# [Übungstext]
__________________________________________________

Hackerangriffe für die Finanzstabilität Deutschlands Gemeinsamer Gastbeitrag von Von Burkhard Balz, Mitglied des Vorstands der Deutschen Bundesbank, und Dr. Florian Toncar, Parlamentarischer Staatssekretär beim Bundesministerium der Finanzen in der Frankfurter Allgemeinen Zeitung

Ein Mitarbeiter öffnet ein Dokument, welches er vermeintlich von seinem Geschäftsführer per E-Mail erhalten hat. Unbemerkt installiert sich daraufhin ein Programm auf seinem Computer, breitet sich über das gesamte IT-Netzwerk des Unternehmens aus und verschlüsselt alle Dateien. Am nächsten Tag können sich die Beschäftigten nicht mehr an ihren Geräten anmelden. Stattdessen erscheint auf ihren Computerbildschirmen eine Lösegeldforderung: Gegen Zahlung eines Betrags wird die Entschlüsselung der Unternehmensdaten versprochen.

__________________________________________________

# [Verfügbare Daten]

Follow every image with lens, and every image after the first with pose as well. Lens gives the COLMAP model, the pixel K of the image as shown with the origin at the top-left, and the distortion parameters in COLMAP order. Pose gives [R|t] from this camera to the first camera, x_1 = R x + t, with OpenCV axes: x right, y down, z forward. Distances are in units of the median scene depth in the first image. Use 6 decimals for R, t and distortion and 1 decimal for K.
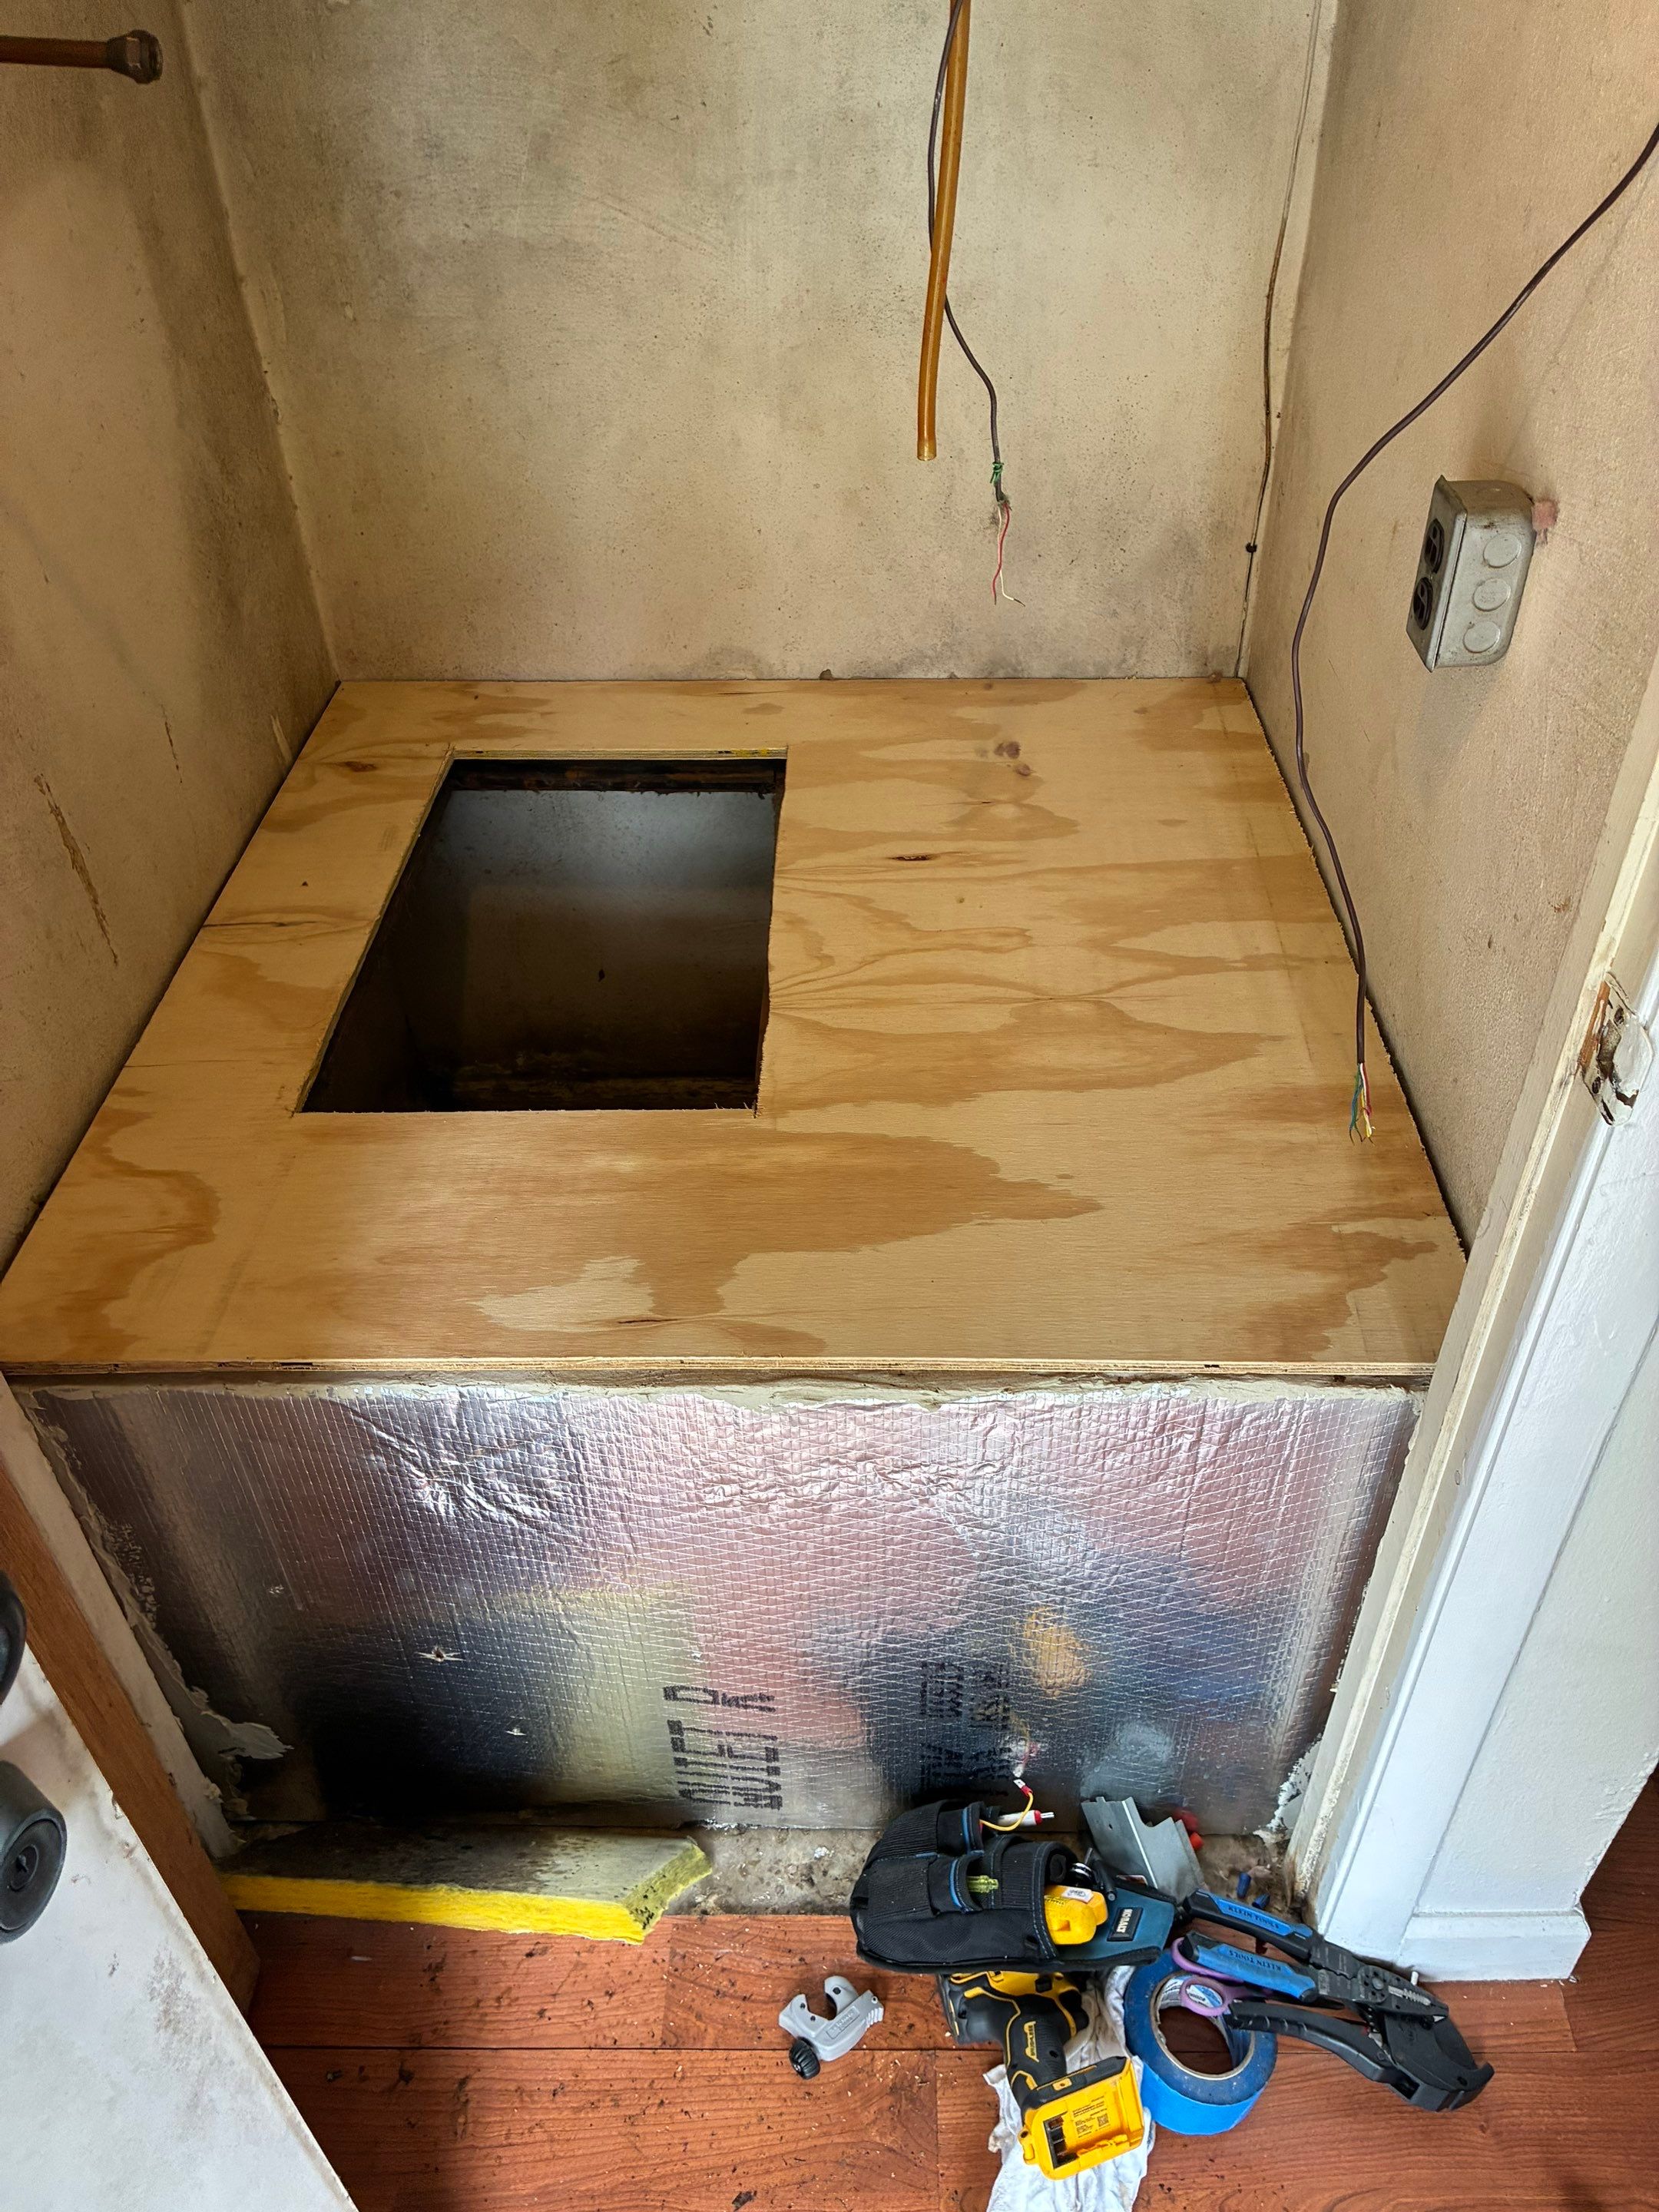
lens RADIAL K [[1693.1, 0, 846.8], [0, 1693.1, 1081.0], [0, 0, 1]] dist [0.020980, -0.017340]
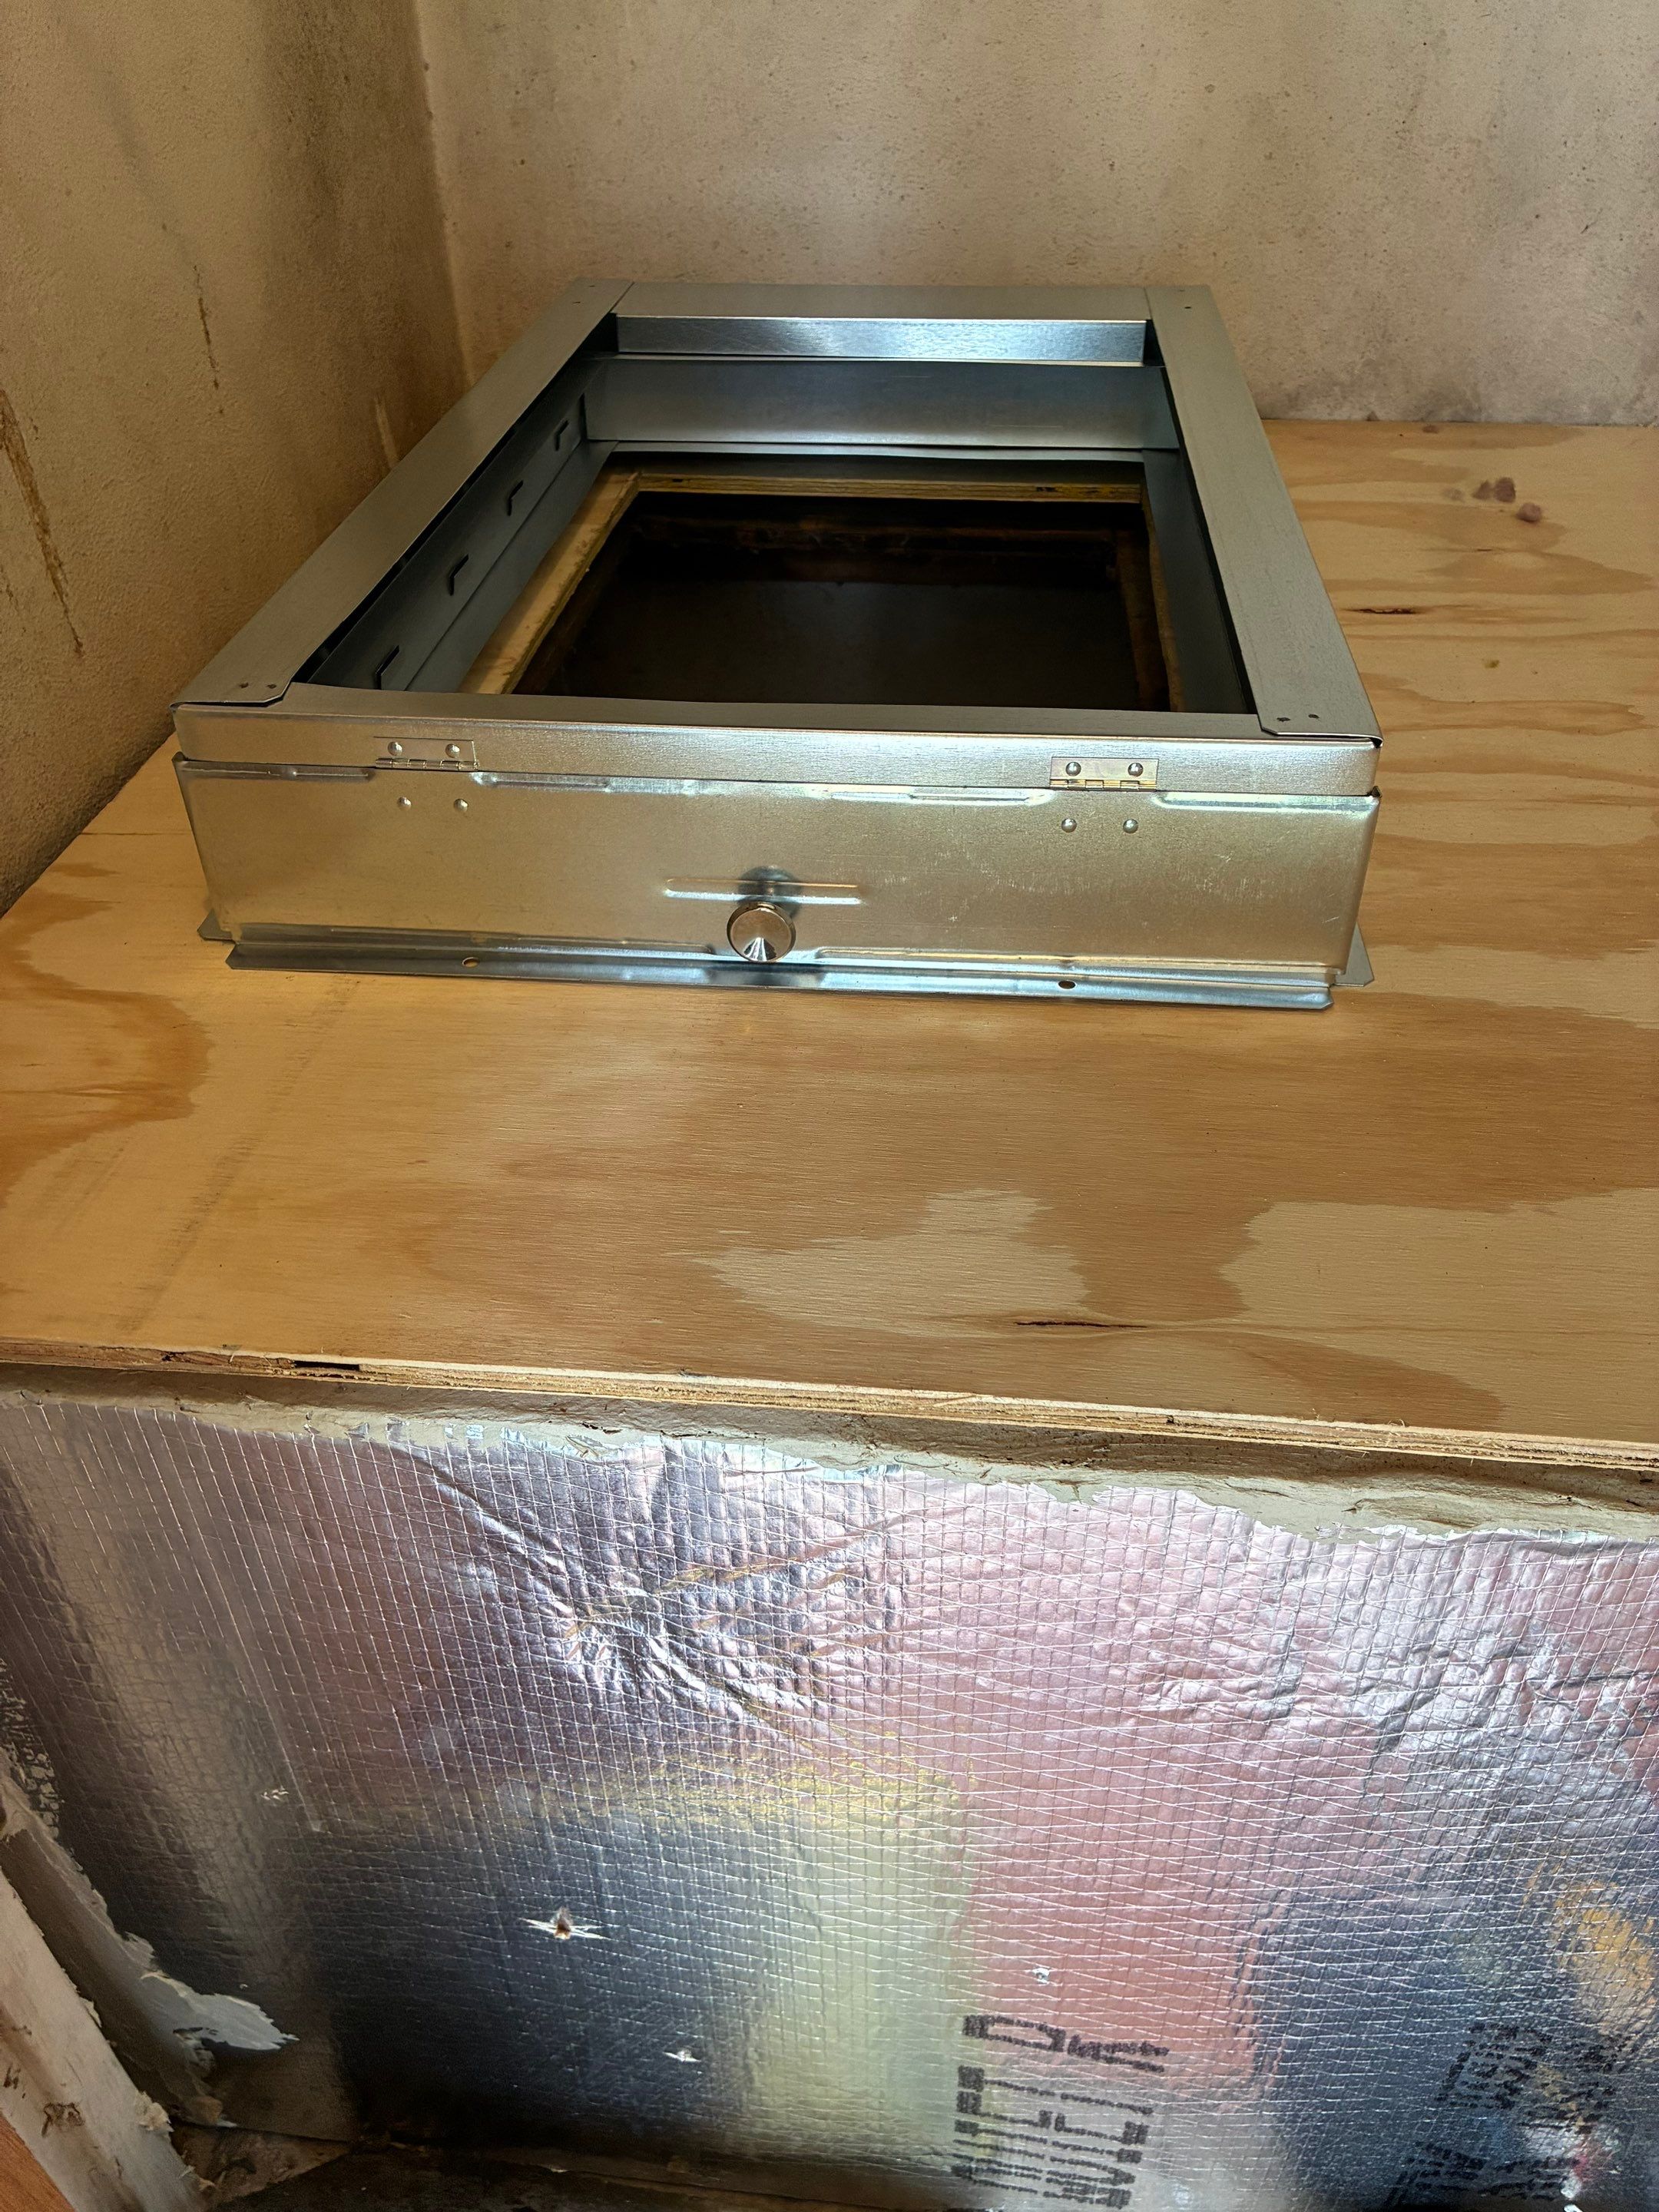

__________________________________________________

# [Zu erledigende Aufgaben]
a) Gib aus dem Gastbeitrag über Hackerangriffe den Abschnitt zwischen "Hackerangriffe für die" und "der Unternehmensdaten versprochen.", beide eingeschlossen, wortgetreu wieder.
b) Fasse im Gastbeitrag über Hackerangriffe den Absatz, der mit „Ein Mitarbeiter öffnet ein Dokument“ beginnt, als kurze Liste zusammen, ohne die wesentlichen Fakten wegzulassen.
c) Prüfe anhand des Gastbeitrags über Hackerangriffe, ob die folgenden Aussagen zutreffen, und belege jede Antwort mit einem wörtlichen Zitat: (i) Das Dokument stammt nachweislich vom Geschäftsführer. (ii) Das Programm verschlüsselt nur die Dateien auf dem Computer des Mitarbeiters. (iii) Gegen Zahlung eines Betrags wird die Entschlüsselung der Daten versprochen.

# [Gegebene Antworten]
a)
Hackerangriffe für die Finanzstabilität Deutschlands Gemeinsamer Gastbeitrag von Von Burkhard Balz, Mitglied des Vorstands der Deutschen Bundesbank, und Dr. Florian Toncar, Parlamentarischer Staatssekretär beim Bundesministerium der Finanzen in der Frankfurter Allgemeinen Zeitung

Ein Mitarbeiter öffnet ein Dokument, welches er vermeintlich von seinem Geschäftsführer per E-Mail erhalten hat. Unbemerkt installiert sich daraufhin ein Programm auf seinem Computer, breitet sich über das gesamte IT-Netzwerk des Unternehmens aus und verschlüsselt alle Dateien. Am nächsten Tag können sich die Beschäftigten nicht mehr an ihren Geräten anmelden. Stattdessen erscheint auf ihren Computerbildschirmen eine Lösegeldforderung: Gegen Zahlung eines Betrags wird die Entschlüsselung der Unternehmensdaten versprochen.

b)
- Ein Mitarbeiter öffnet ein Dokument, das angeblich per E-Mail von seinem Geschäftsführer stammt.
- Daraufhin installiert sich unbemerkt ein Programm, das sich im gesamten IT-Netzwerk des Unternehmens ausbreitet und alle Dateien verschlüsselt.
- Am nächsten Tag können sich die Beschäftigten nicht mehr an ihren Geräten anmelden.
- Auf den Bildschirmen erscheint eine Lösegeldforderung, die gegen Zahlung die Entschlüsselung der Daten verspricht.

c)
(i) Nein: „welches er vermeintlich von seinem Geschäftsführer per E-Mail erhalten hat“
(ii) Nein: „breitet sich über das gesamte IT-Netzwerk des Unternehmens aus und verschlüsselt alle Dateien“
(iii) Ja: „Gegen Zahlung eines Betrags wird die Entschlüsselung der Unternehmensdaten versprochen“